• Task prompt: Write out again the lines from the line with "possibilità di finanziamento" up to and including the line with "nordiska marknaden och", exactly as they stand below, and skip any picture.

(Stored data entries)
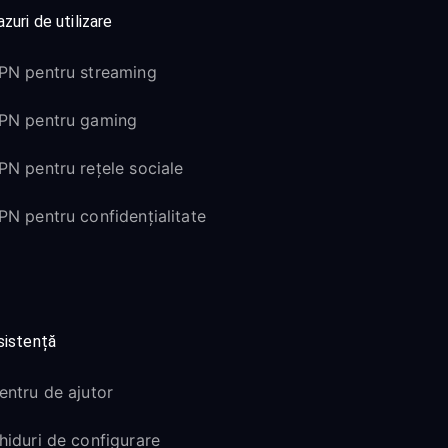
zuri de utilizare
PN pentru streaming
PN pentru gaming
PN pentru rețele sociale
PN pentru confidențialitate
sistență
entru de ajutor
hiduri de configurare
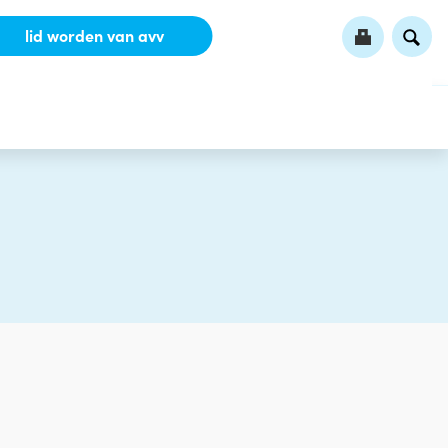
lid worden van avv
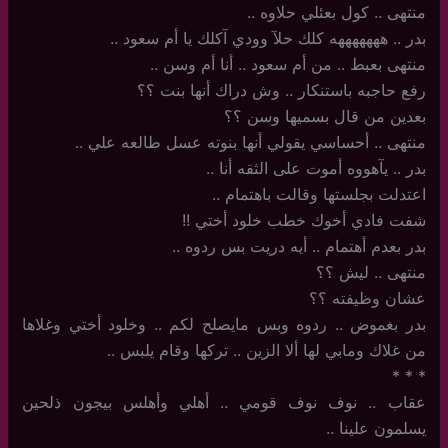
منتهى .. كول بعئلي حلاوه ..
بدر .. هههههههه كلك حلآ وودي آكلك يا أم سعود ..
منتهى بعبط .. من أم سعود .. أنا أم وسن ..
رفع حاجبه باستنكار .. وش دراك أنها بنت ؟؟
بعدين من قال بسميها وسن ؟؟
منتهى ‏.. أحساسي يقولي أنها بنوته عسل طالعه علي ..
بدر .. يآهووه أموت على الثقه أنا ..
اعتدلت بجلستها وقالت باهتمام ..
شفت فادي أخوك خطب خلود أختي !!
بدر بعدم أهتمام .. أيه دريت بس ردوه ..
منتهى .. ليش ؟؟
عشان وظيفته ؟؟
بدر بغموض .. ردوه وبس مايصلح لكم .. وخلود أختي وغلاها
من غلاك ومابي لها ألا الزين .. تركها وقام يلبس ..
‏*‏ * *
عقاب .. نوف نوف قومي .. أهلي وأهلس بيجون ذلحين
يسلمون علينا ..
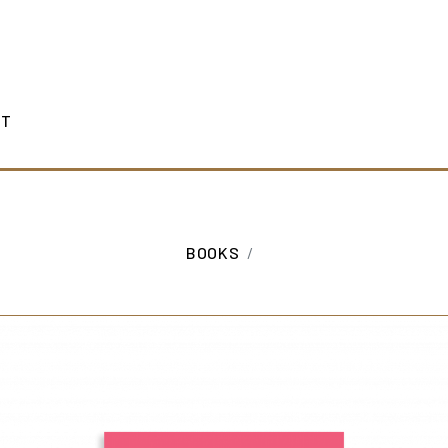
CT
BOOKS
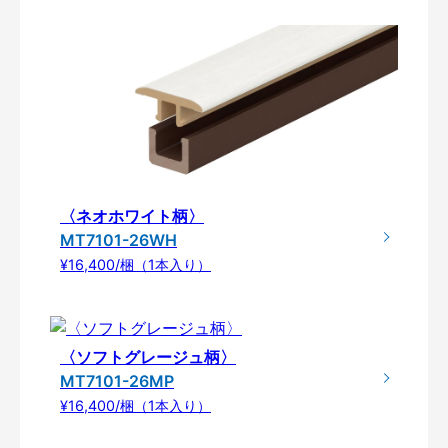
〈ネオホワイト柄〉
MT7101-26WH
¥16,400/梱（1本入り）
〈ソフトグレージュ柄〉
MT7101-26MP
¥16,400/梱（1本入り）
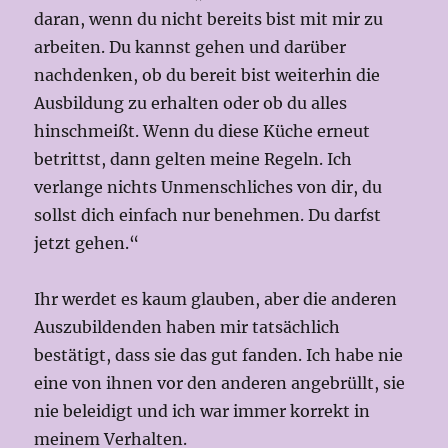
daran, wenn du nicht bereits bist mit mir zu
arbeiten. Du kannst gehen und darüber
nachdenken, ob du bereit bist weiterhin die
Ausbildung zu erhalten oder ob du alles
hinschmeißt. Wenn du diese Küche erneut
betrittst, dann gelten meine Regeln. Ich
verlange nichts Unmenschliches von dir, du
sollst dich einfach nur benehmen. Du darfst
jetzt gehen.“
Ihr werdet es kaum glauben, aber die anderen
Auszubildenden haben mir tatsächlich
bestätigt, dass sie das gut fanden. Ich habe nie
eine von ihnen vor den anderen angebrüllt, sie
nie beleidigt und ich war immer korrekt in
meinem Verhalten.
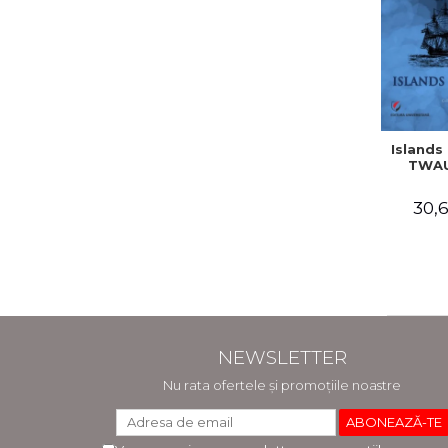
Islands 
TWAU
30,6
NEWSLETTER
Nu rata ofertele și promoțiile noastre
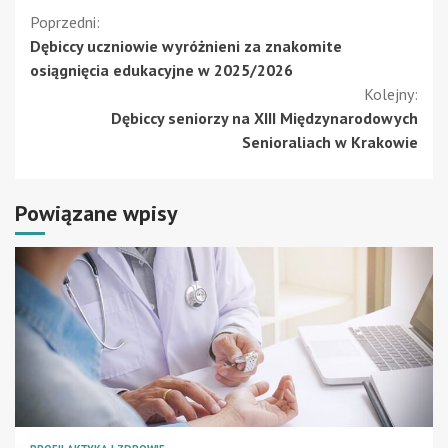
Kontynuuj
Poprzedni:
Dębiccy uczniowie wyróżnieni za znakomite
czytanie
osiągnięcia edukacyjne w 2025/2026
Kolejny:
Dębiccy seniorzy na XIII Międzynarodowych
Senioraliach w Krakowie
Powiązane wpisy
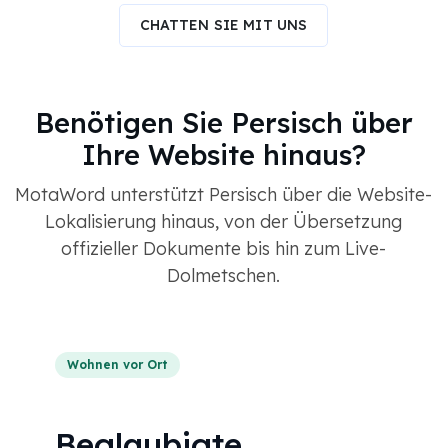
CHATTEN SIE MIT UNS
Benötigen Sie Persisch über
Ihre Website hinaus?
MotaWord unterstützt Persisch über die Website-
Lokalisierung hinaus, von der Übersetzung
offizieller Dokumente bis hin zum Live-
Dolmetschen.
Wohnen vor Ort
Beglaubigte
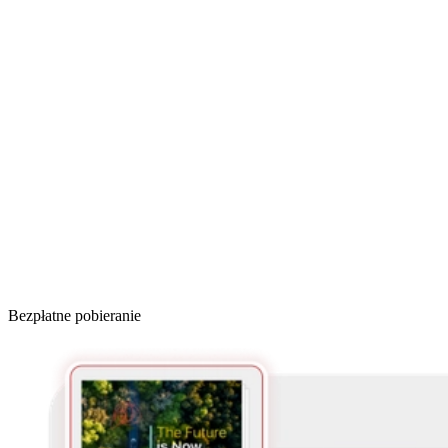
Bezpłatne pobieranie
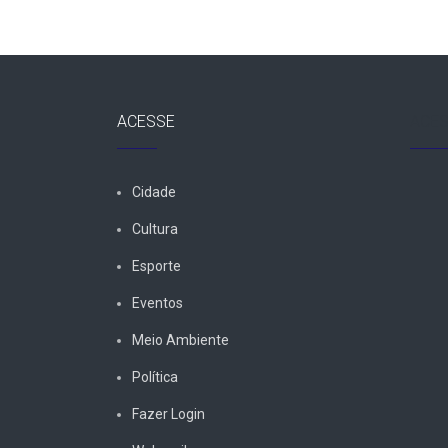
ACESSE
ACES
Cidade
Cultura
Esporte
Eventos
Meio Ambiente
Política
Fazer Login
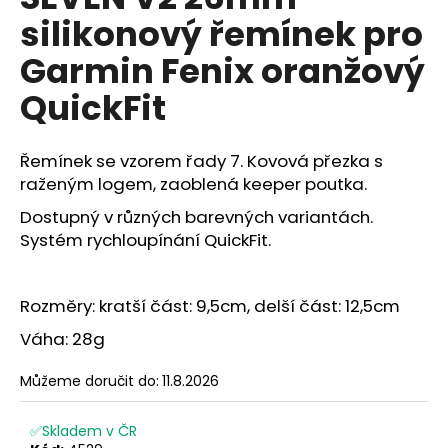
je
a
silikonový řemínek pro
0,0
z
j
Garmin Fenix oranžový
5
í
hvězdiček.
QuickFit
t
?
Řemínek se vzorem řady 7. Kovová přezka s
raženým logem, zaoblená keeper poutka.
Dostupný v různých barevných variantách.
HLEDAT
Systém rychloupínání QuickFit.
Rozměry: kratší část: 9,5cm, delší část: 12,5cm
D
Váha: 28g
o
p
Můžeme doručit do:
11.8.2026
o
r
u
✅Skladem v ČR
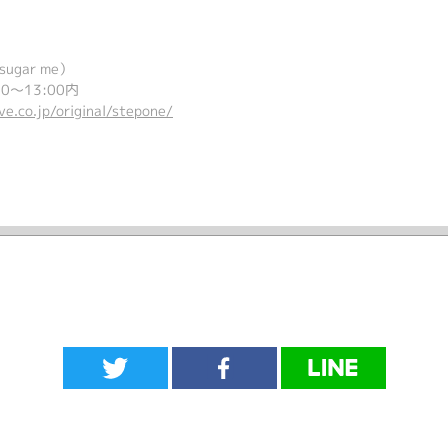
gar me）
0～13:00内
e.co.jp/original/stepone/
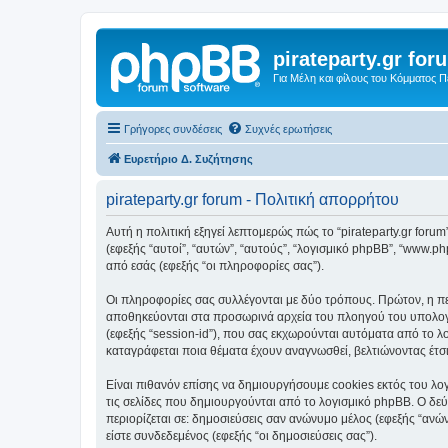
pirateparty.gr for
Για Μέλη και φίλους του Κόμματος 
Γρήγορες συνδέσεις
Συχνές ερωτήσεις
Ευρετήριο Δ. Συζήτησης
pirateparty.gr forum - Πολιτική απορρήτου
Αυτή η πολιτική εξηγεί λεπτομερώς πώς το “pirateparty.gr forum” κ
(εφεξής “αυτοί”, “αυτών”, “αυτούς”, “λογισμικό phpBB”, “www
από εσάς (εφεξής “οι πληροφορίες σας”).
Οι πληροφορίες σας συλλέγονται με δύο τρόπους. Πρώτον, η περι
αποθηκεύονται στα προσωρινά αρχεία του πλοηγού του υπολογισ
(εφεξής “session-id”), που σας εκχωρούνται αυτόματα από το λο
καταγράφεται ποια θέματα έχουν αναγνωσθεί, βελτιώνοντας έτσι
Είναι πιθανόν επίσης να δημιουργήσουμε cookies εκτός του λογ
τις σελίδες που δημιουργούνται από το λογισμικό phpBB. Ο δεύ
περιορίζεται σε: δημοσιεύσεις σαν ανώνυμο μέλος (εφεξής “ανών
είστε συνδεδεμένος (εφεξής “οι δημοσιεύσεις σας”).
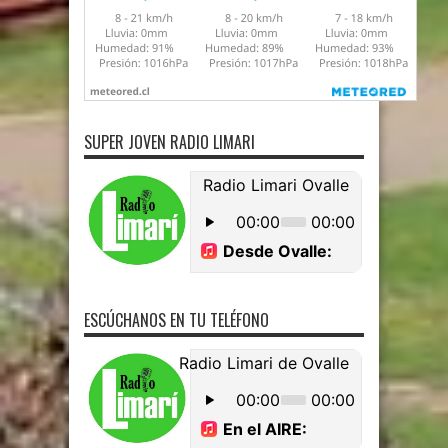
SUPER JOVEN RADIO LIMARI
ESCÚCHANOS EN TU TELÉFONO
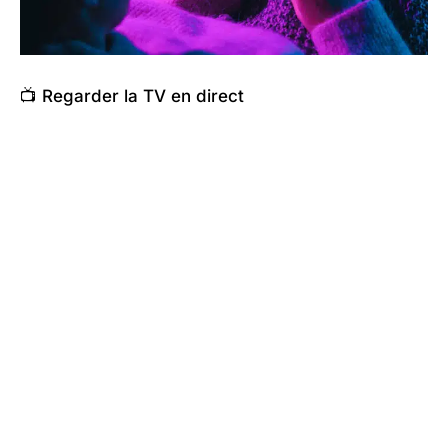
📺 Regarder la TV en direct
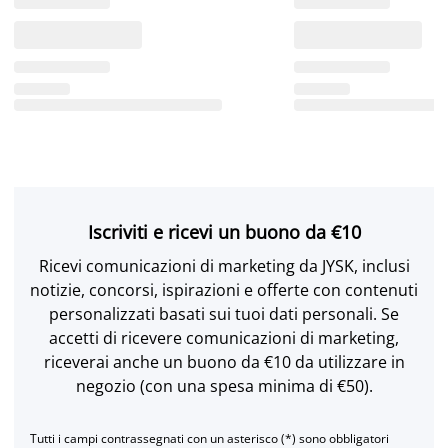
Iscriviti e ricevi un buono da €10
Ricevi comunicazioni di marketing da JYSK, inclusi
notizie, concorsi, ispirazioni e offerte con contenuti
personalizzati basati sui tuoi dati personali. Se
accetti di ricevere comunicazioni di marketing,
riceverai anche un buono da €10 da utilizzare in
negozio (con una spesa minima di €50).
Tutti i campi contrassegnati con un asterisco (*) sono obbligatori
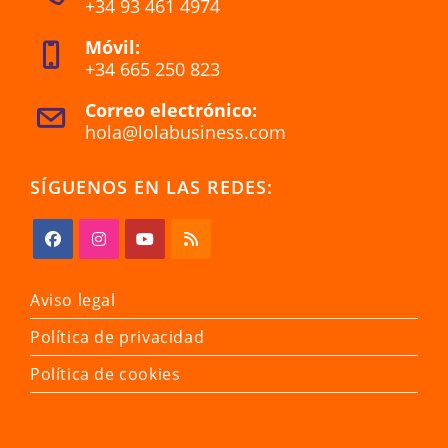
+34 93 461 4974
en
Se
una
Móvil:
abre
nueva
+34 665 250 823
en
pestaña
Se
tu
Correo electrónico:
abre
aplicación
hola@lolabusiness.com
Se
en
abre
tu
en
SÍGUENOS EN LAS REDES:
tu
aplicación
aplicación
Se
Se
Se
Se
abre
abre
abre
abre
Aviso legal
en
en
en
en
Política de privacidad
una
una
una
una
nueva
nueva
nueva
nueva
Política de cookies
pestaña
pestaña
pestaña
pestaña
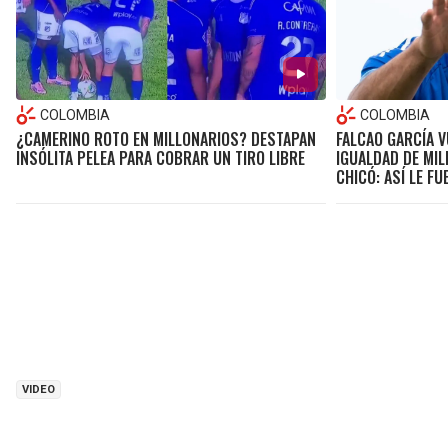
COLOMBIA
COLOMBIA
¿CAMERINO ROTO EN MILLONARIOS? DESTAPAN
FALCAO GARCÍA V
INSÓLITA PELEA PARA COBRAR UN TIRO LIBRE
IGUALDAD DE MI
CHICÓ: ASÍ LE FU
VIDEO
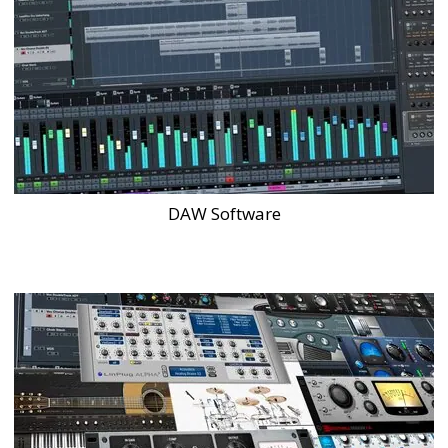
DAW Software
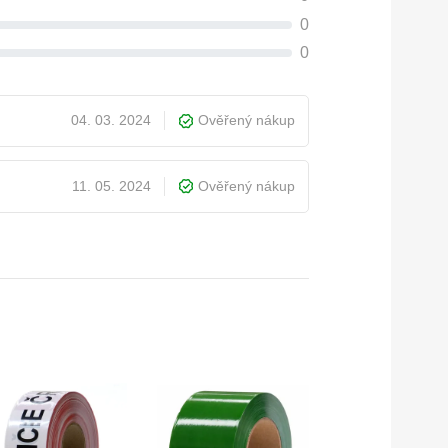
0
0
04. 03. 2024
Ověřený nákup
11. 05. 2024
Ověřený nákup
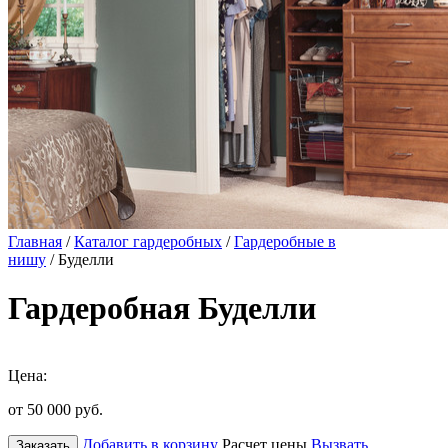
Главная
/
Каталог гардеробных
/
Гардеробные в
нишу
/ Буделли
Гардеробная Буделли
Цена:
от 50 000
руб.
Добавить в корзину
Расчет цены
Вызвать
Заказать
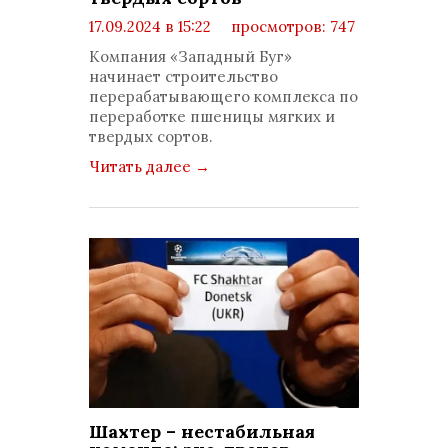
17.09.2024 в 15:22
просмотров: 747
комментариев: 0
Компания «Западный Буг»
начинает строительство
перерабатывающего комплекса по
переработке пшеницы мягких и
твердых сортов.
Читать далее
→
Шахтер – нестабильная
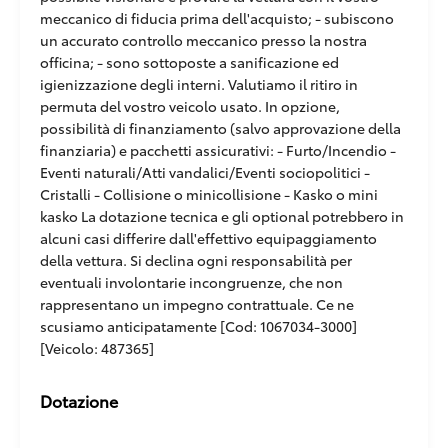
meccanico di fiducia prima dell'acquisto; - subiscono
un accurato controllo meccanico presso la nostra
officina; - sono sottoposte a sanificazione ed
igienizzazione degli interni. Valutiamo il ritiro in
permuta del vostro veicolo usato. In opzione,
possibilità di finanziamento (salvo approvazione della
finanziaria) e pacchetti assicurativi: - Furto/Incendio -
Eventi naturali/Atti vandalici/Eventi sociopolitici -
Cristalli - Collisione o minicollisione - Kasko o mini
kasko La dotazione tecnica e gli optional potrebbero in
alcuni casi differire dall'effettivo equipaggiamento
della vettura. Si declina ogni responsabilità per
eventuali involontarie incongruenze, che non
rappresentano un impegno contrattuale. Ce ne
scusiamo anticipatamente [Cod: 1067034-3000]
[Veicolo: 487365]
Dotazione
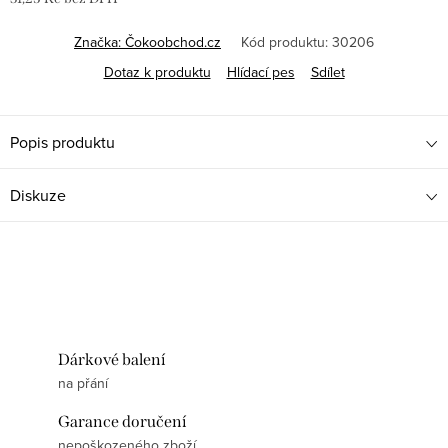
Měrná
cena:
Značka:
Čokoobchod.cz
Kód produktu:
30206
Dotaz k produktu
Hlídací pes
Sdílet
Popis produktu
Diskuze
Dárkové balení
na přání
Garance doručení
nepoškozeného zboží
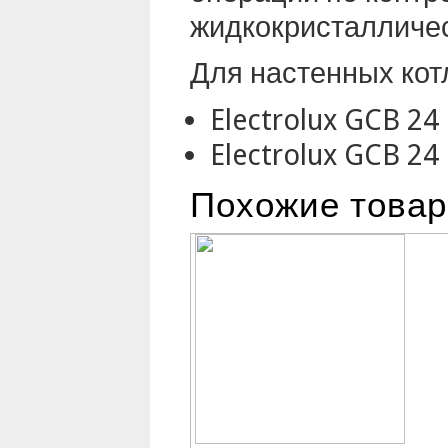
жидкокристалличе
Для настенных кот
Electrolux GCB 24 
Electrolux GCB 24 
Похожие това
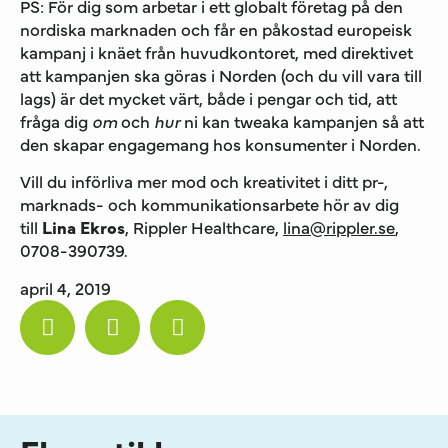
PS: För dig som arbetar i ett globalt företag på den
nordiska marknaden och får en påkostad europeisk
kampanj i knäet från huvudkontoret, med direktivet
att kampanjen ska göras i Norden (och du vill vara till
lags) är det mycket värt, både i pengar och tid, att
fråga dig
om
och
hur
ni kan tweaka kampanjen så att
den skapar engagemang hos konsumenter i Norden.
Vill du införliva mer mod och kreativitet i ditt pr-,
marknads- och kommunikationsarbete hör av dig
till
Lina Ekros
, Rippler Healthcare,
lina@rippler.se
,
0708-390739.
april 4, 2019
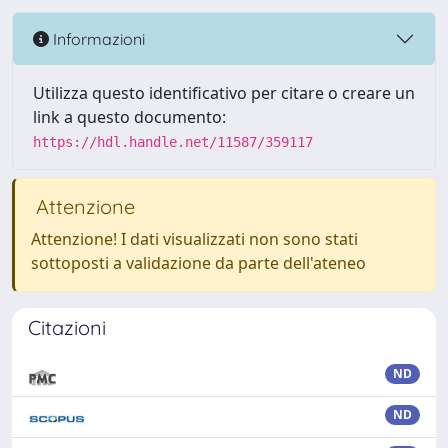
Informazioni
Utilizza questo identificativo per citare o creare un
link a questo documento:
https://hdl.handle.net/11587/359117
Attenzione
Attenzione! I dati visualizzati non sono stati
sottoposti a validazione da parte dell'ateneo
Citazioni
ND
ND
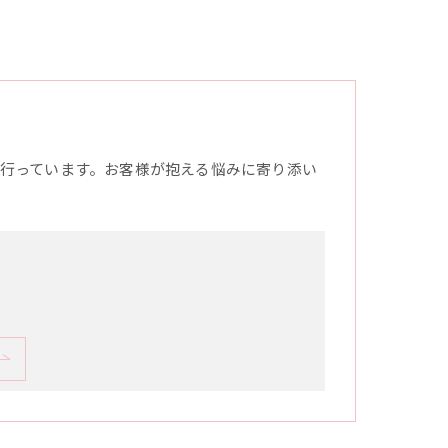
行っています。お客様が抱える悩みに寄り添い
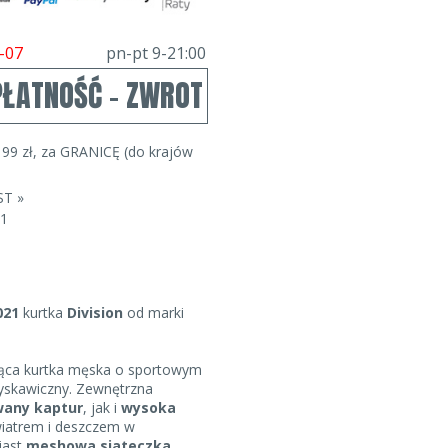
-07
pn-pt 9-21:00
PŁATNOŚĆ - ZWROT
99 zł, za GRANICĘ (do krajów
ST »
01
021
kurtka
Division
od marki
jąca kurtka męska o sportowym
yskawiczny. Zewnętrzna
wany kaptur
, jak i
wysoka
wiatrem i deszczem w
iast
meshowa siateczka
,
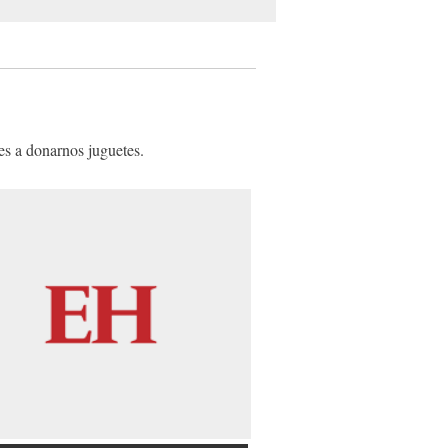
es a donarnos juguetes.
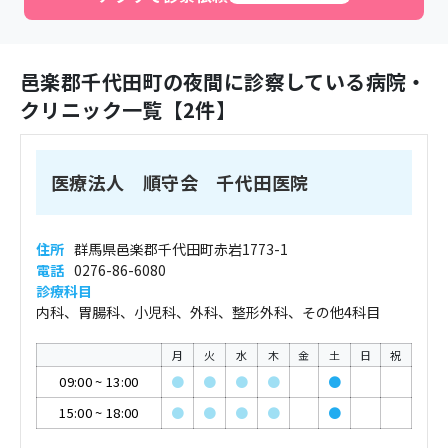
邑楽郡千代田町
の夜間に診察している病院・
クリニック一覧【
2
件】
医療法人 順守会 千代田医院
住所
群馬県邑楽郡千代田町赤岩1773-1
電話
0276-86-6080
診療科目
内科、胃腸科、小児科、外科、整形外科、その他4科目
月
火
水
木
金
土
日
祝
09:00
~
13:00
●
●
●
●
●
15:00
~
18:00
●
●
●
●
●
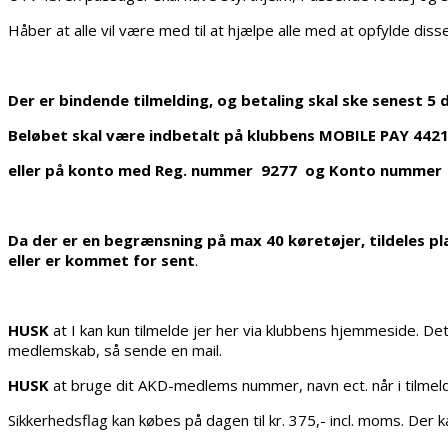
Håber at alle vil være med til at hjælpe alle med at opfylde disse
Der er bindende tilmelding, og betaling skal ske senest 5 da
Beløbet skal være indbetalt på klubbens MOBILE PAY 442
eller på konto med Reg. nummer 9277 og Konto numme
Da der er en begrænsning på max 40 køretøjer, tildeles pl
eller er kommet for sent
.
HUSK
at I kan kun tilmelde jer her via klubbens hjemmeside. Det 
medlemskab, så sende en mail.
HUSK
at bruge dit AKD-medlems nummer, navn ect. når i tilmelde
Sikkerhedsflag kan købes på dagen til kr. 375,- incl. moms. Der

• Solution:
possibilità di finanziamento (salvo approvazione della
finanziaria) e pacchetti assicurativi: - Furto/Incendio -
Eventi naturali/Atti vandalici/Eventi sociopolitici -
Cristalli - Collisione o minicollisione - Kasko o mini
kasko La dotazione tecnica e gli optional potrebbero in
alcuni casi differire dall'effettivo equipaggiamento
della vettura. Si declina ogni responsabilità per
eventuali involontarie incongruenze, che non
rappresentano un impegno contrattuale. Ce ne
scusiamo anticipatamente [Cod: 1067034-3000]
[Veicolo: 487365]
Dotazione
Měrná
cena:
Značka:
Čokoobchod.cz
Kód produktu:
30206
Dotaz k produktu
Hlídací pes
Sdílet
Popis produktu
Diskuze
Dárkové balení
na přání
Garance doručení
nepoškozeného zboží
жидкокристалличе
Для настенных кот
Electrolux GCB 24 
Electrolux GCB 24 
Похожие това
PS: För dig som arbetar i ett globalt företag på den
nordiska marknaden och får en påkostad europeisk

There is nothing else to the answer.